- _ASSIGNMENT_
Restate each of the lines below word for word and drop every picture.

- _SUPPLIED MATERIAL_
- Opening Delimiter -
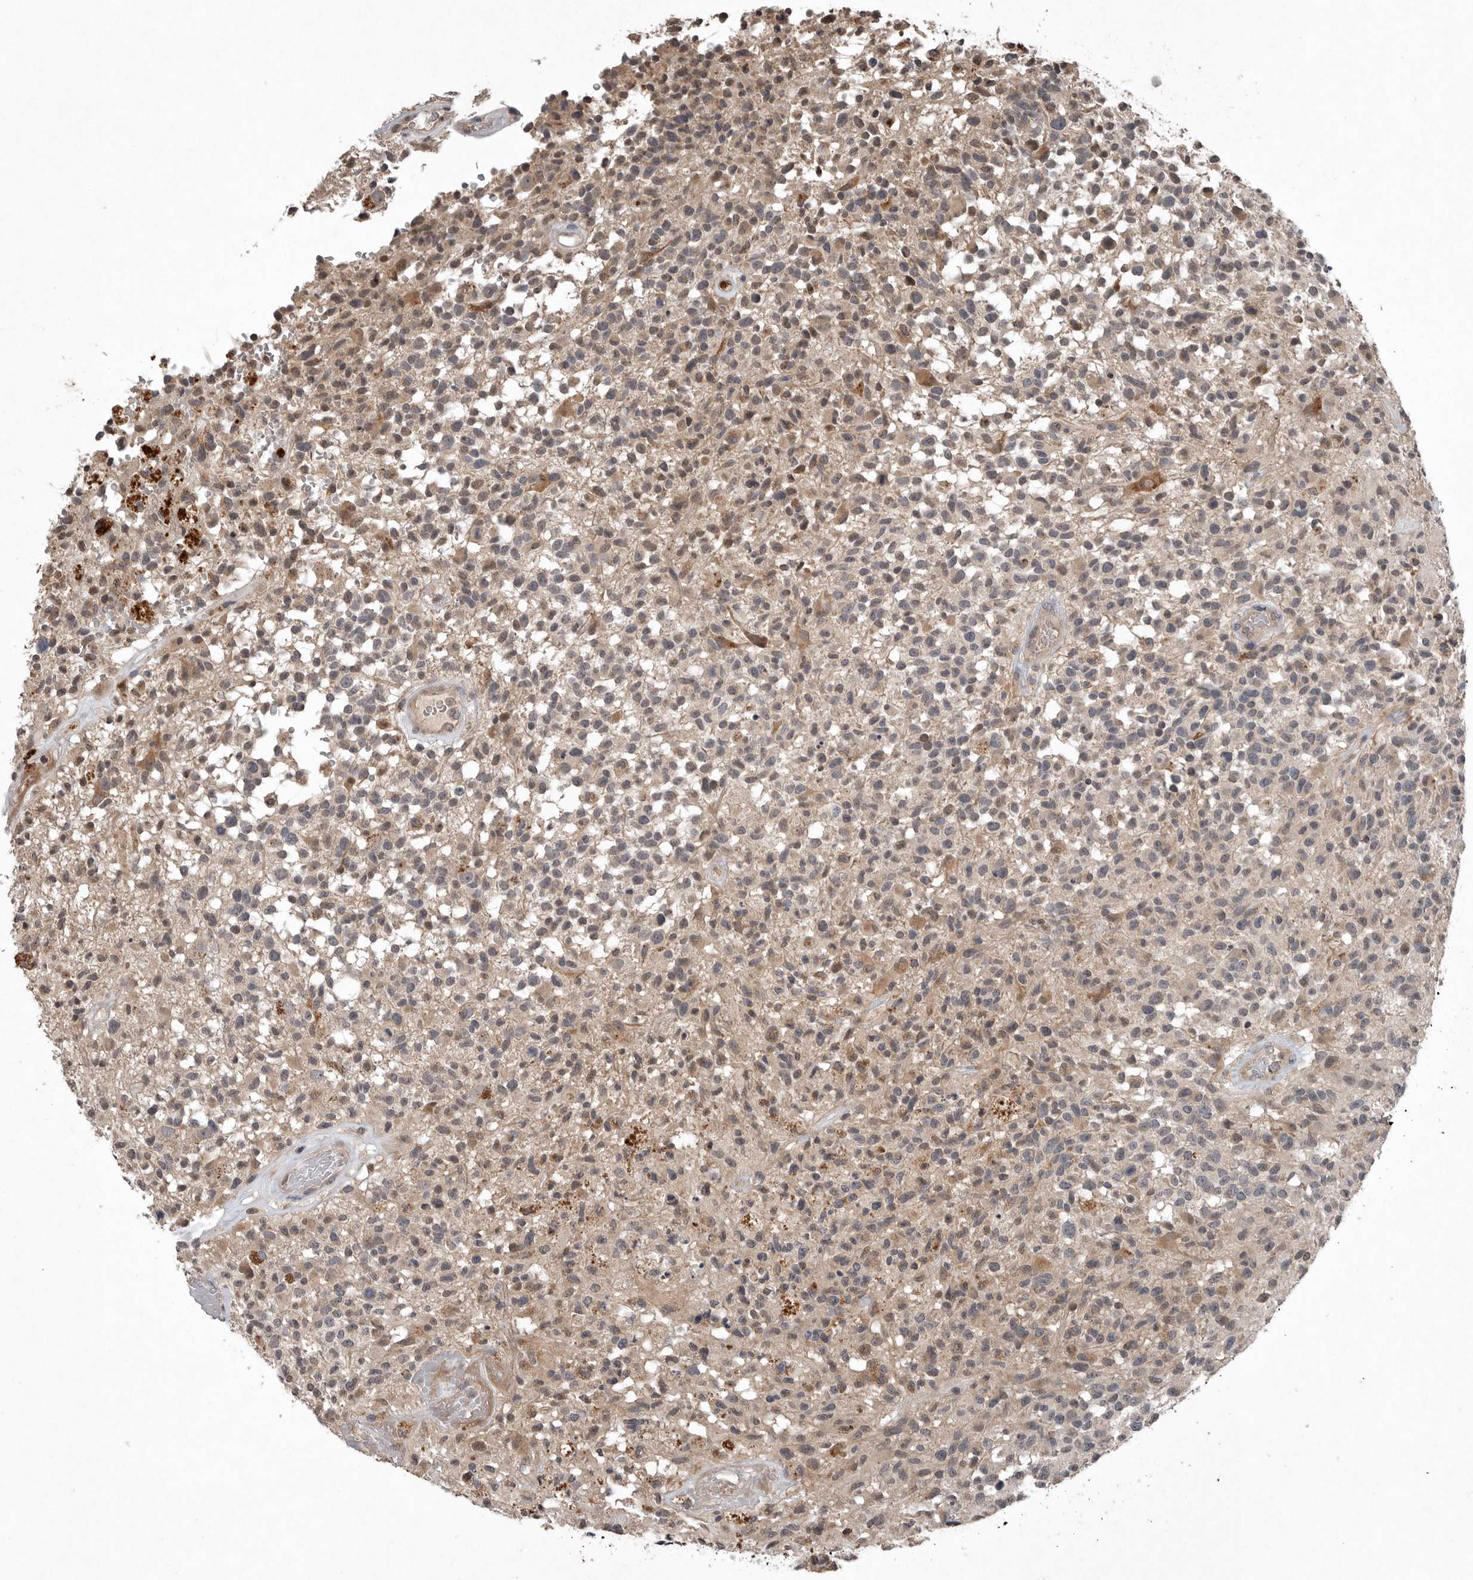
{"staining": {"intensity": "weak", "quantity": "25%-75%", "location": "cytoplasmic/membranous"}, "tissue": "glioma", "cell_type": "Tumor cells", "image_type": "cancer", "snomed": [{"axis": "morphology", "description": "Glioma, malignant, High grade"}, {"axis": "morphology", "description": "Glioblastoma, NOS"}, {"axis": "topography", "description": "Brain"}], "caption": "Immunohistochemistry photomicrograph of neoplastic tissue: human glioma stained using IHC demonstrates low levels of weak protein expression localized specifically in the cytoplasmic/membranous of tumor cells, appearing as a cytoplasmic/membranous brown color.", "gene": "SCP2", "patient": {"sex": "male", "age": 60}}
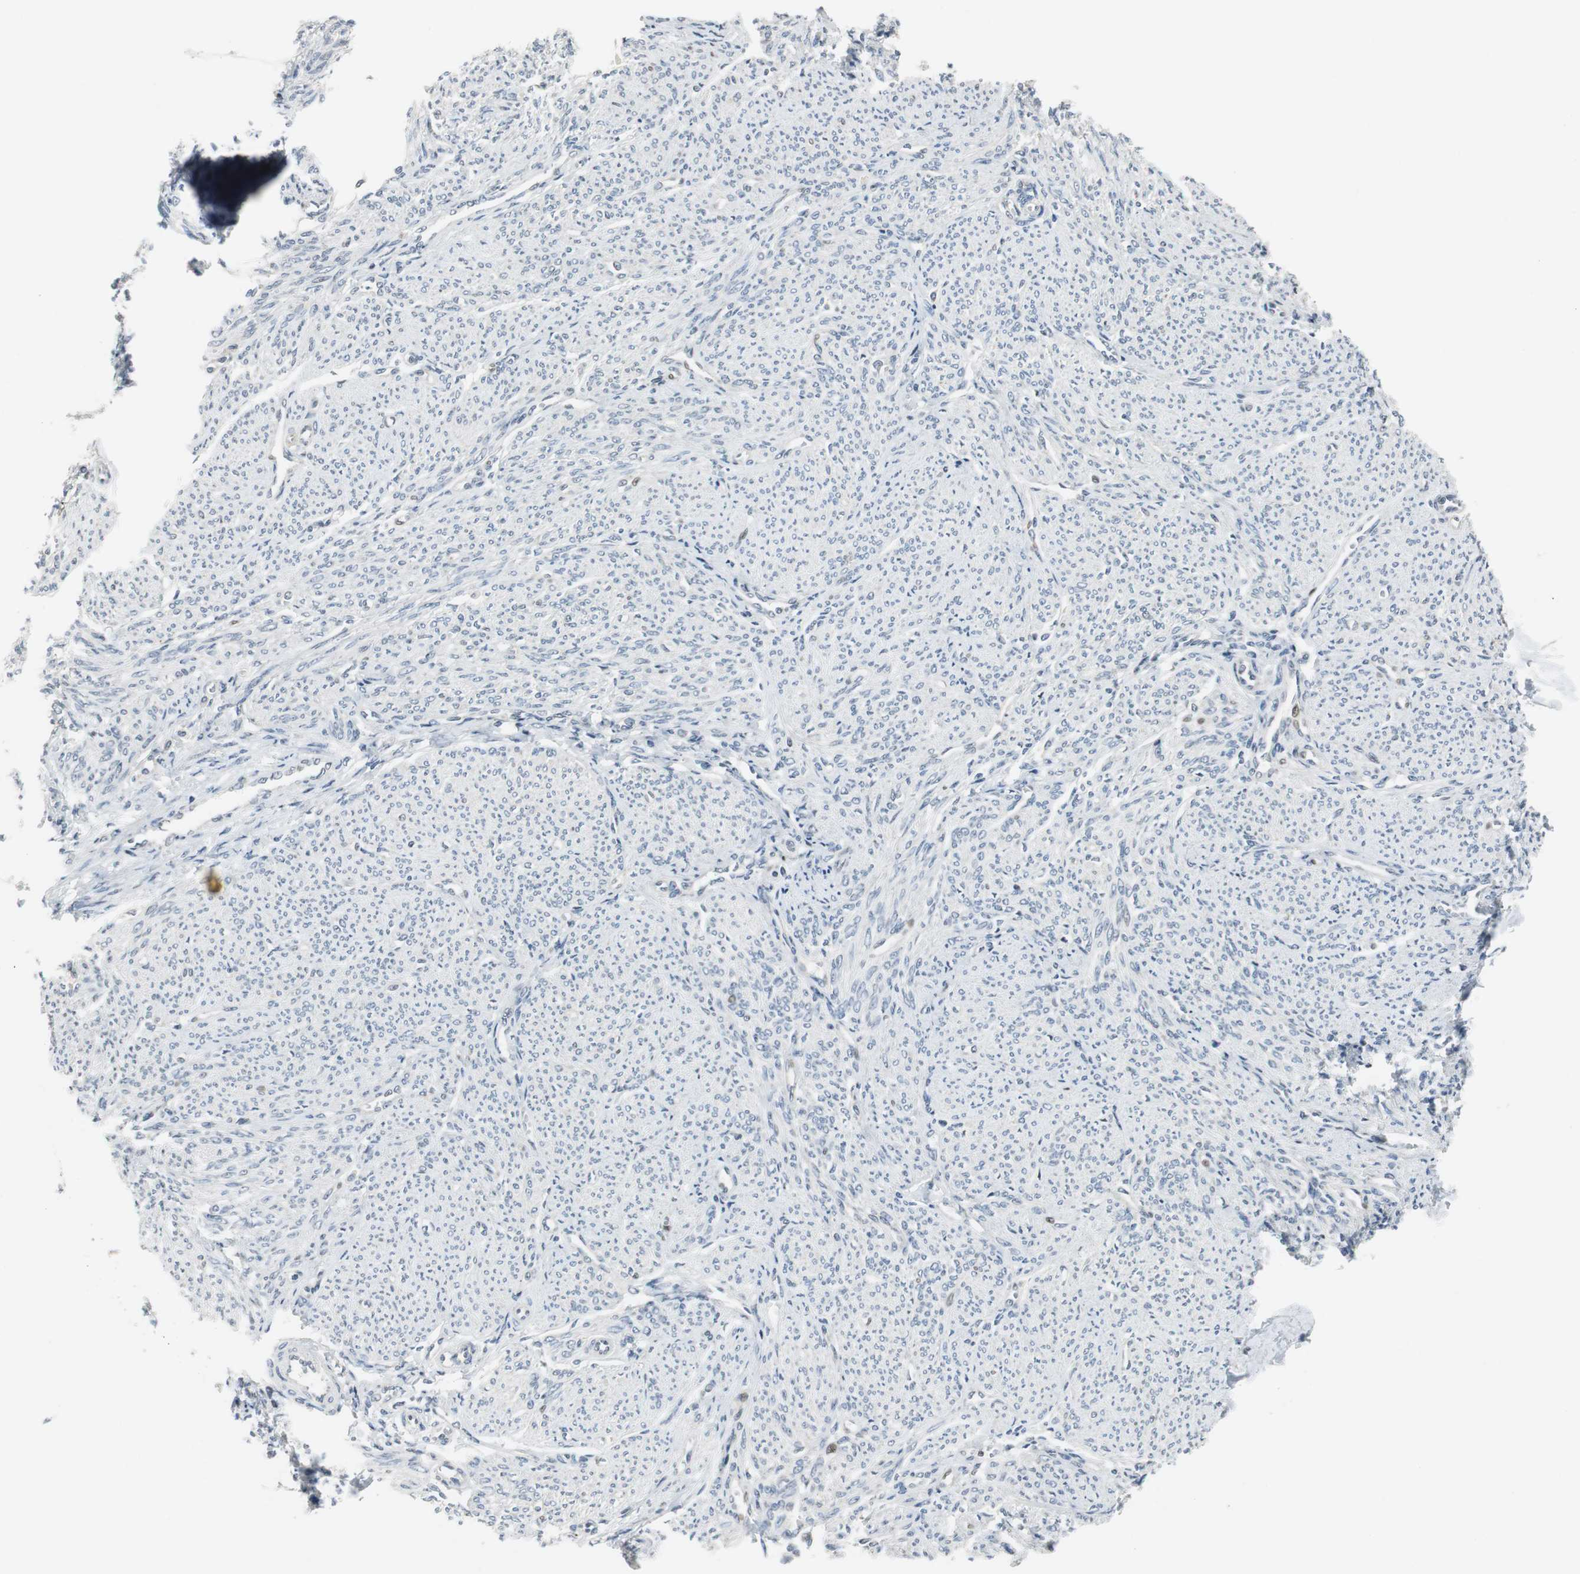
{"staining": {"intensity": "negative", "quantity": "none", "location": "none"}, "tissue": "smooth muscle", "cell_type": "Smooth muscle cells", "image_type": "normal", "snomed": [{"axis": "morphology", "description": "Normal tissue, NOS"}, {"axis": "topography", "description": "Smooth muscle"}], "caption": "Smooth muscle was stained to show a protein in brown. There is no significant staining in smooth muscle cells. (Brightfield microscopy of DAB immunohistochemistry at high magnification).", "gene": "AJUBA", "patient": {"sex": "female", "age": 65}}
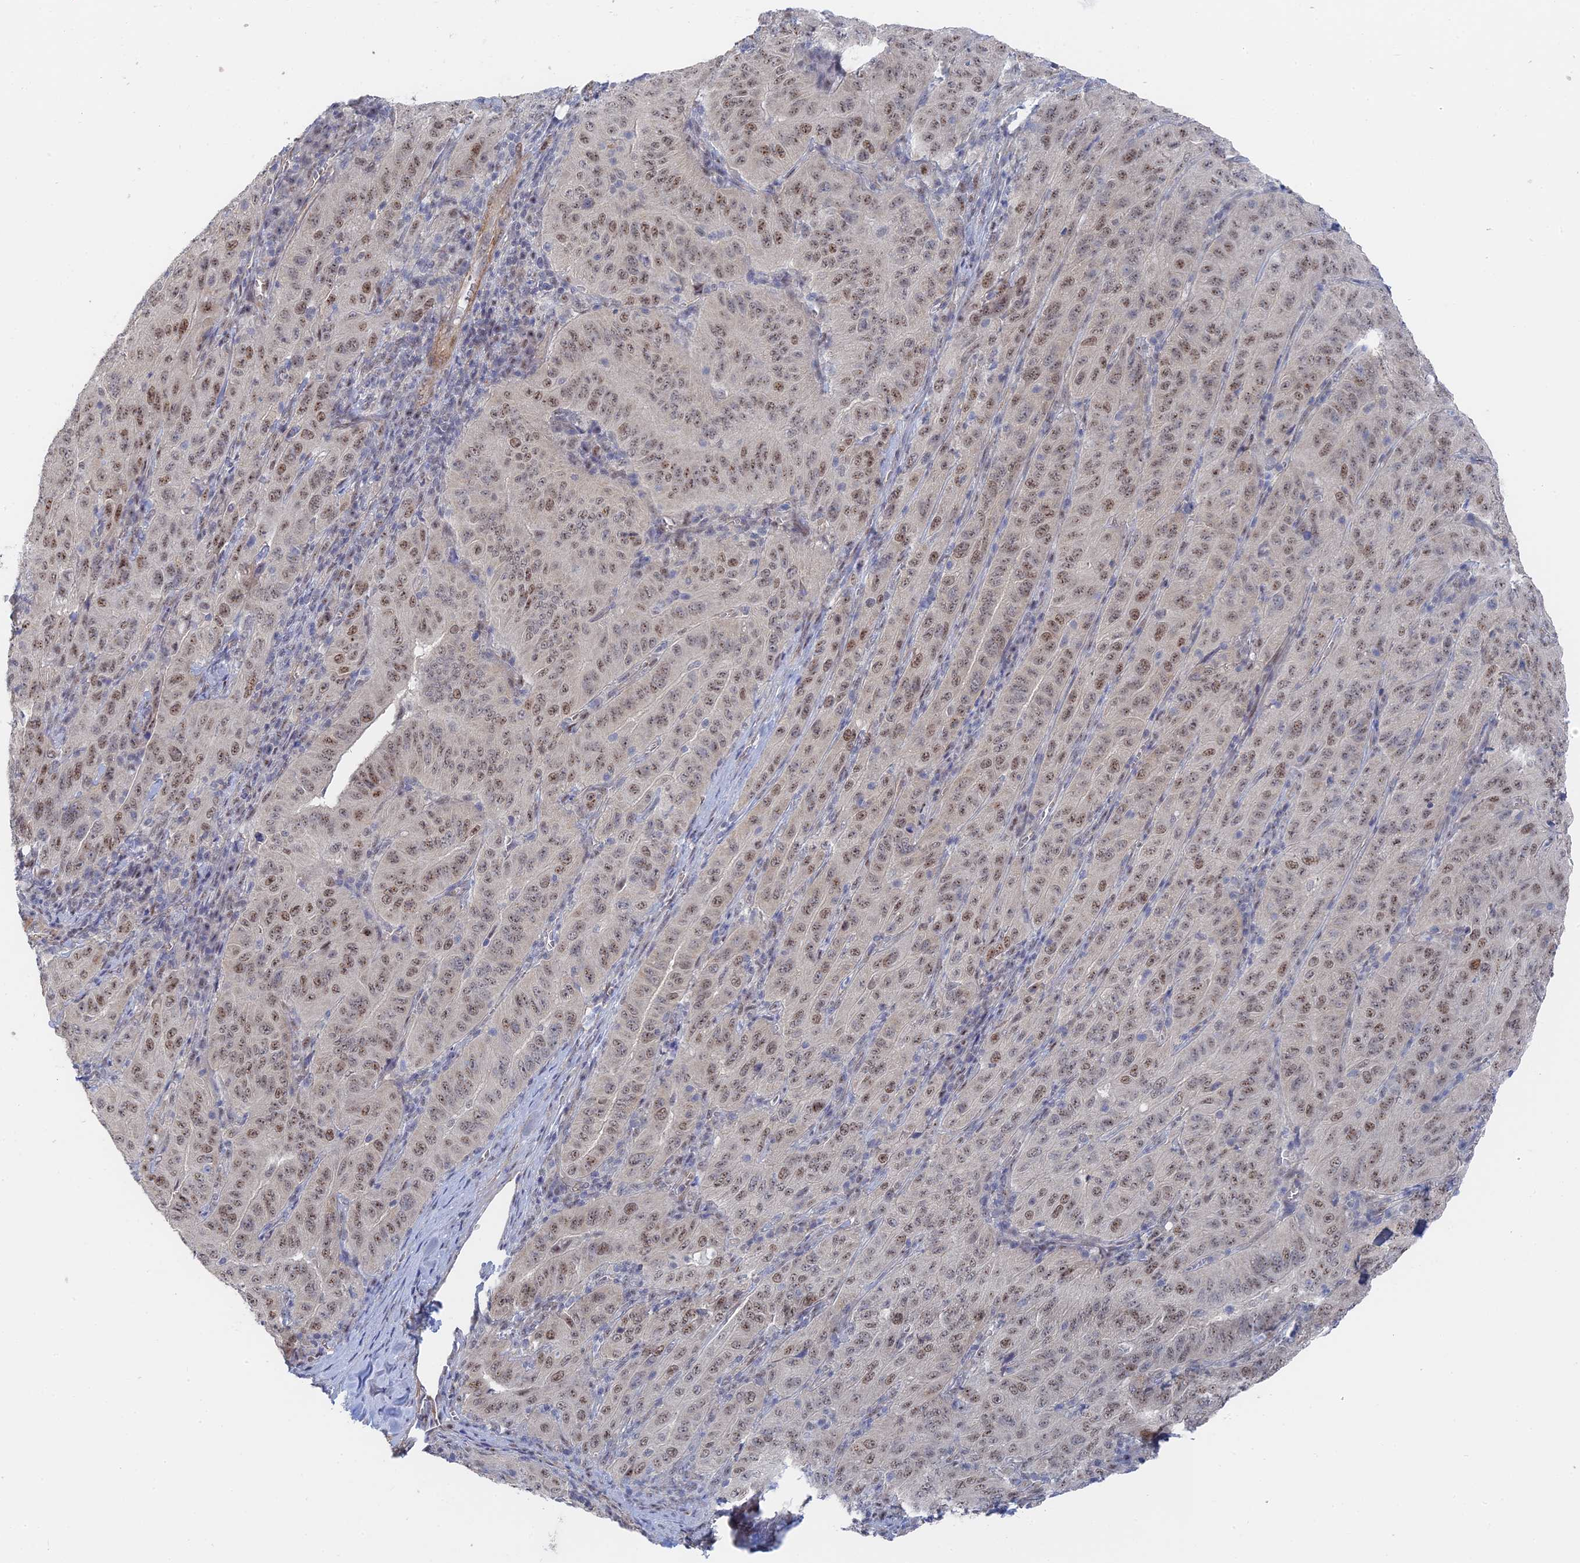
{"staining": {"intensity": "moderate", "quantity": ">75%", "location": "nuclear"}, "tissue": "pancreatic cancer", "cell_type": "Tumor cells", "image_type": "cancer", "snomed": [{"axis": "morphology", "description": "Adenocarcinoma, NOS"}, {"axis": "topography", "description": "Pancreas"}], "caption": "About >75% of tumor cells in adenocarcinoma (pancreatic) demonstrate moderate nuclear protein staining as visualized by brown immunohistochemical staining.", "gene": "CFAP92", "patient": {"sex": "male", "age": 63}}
- Closing Delimiter -
- _WRITTEN SOLUTION_
{"staining": {"intensity": "weak", "quantity": "25%-75%", "location": "cytoplasmic/membranous"}, "tissue": "glioma", "cell_type": "Tumor cells", "image_type": "cancer", "snomed": [{"axis": "morphology", "description": "Glioma, malignant, High grade"}, {"axis": "morphology", "description": "Glioblastoma, NOS"}, {"axis": "topography", "description": "Brain"}], "caption": "Immunohistochemistry photomicrograph of neoplastic tissue: human glioma stained using IHC demonstrates low levels of weak protein expression localized specifically in the cytoplasmic/membranous of tumor cells, appearing as a cytoplasmic/membranous brown color.", "gene": "SCP2", "patient": {"sex": "male", "age": 60}}
{"staining": {"intensity": "negative", "quantity": "none", "location": "none"}, "tissue": "smooth muscle", "cell_type": "Smooth muscle cells", "image_type": "normal", "snomed": [{"axis": "morphology", "description": "Normal tissue, NOS"}, {"axis": "topography", "description": "Smooth muscle"}], "caption": "Smooth muscle was stained to show a protein in brown. There is no significant staining in smooth muscle cells. (Brightfield microscopy of DAB immunohistochemistry at high magnification).", "gene": "AJUBA", "patient": {"sex": "female", "age": 65}}
{"staining": {"intensity": "moderate", "quantity": ">75%", "location": "nuclear"}, "tissue": "pancreatic cancer", "cell_type": "Tumor cells", "image_type": "cancer", "snomed": [{"axis": "morphology", "description": "Adenocarcinoma, NOS"}, {"axis": "topography", "description": "Pancreas"}], "caption": "About >75% of tumor cells in adenocarcinoma (pancreatic) demonstrate moderate nuclear protein staining as visualized by brown immunohistochemical staining.", "gene": "CFAP92", "patient": {"sex": "male", "age": 63}}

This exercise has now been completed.